Day 21: Mental Health and IBD
Mental health is the topic on tap for day 21 of National Health Blog Post Month and oh how IBD and mental health overlap! I have talked a good amount on my blog about the impact my struggle with ulcerative colitis took on my emotional health but for this post, I am going to try to approach it from a bit of a different angle. As I am sure I don’t have to tell all of you, there is an enormous stigma surrounding mental health issues. It is really difficult to talk about emotional issues for so many reasons. One of which is that it is an invisible illness so no one can see the emotional pain someone is suffering from.
I am going to come right out and say what I have only told a few people. There was more to that late September night of last year that I talked about in this post here One Year Ago Today. What I left out was that after I was in the car screaming and crying for a while, I actually went inside my house, got my cell phone, went back in the car, and dialed 911. At this point, I was lucid enough to actually call for help. I so badly didn’t want to bother my parents, yet I was in so much emotional pain I didn’t know how I could possibly get through the night. I didn’t know what else to do. I had never felt that much pain in my entire life. It was as if there was a black hole inside of me eating away at my sole. By the end of September of 2011, I had undergone 11 years of enormous physical pain and suffering from ulcerative colitis, 14 major operations, umpteen procedures, 350 nights at Mt. Sinai Hospital, constant random blockages/obstructions, AND had chronic daily migraines. I haven’t said this next thing to many people but I didn’t want to exist anymore. I didn’t want to die but I couldn’t continue to live the way I was. I was 85lbs and scared out of my mind to eat. I was literally willing to never eat again if it meant that it would keep me from ever stepping foot in that wretched place (the hospital) ever again. My anxiety was insurmountable and consequently, I rarely got more than two hours of sleep a night.
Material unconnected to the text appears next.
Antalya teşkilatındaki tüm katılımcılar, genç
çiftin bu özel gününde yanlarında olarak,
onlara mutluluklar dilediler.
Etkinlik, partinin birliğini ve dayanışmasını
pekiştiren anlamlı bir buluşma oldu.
I just couldn’t do it anymore.
That late September night, I just remember dialing 911, saying something about I just wanted to be able to sleep and be out of pain for one day. I was sobbing and I remember thinking that the guy on the other line was asking me the most absurd questions but then I realized he was just keeping me talking until someone came. An ambulance and a police car came to my house that night and I very willingly got in the ambulance. I allowed the medic to attempt to take blood from places I KNEW he had no chance of ever getting. I was done fighting. I was just finished. Everything he said, I was just fine with. For those of you who don’t know me, that is NOT how I usually am. But on this night and at that moment, I was finished. They took me to a local hospital and my parents met me there. A psychiatrist talked to me which was a complete waste of time but when it became evident that my parents weren’t my problem, they allowed my mom and dad to get closer to me. They told me if I came home with them they would take care of me and find an appropriate place for me to get help. They explained to me that if I was going to stay there, that I would be given IV medications and that wasn’t the kind of help I needed. So, they gave me valium, I became more stable, and I went home. And then just as my parents promised, they found me a wonderful place for me to go the following day where I was able to talk about my issues in an environment that was not in a hospital setting.
I have learned a tremendous amount about mental health over the past year. I have experienced firsthand the enormous pain that comes with mental illness. I don’t consider myself a mentally ill person…and I am still unsure what exactly what means. But regardless of the terminology, we ALL need to be sensitive to the emotions and feelings of other people. Taking care of our mental health is just as important as nursing our physical health. Our emotional well being affects our physical health to a large degree. Mental illness is nothing to laugh about. When you have a chronic illness, or know someone who struggles with one, that person is most likely going to experience some type of emotional pain. It would be weird if they didn’t. Going through illnesses like ulcerative colitis or crohns disease can be DEVASTATING!!!!!!!!! Seriously, if I documented everything I have gone through, or even 10percent of it for most of you, I guarantee the majority of you would literally stop breathing. If that was at all possible to prove, I would do it without question.
Mental health issues are something that I think we as a society are getting a little better at handling, but I don’t believe we are quite there yet. The more we can do to raise awareness, educate others, and share our own personal stories, the easier it will be for those people who are suffering silently to reach out and seek help.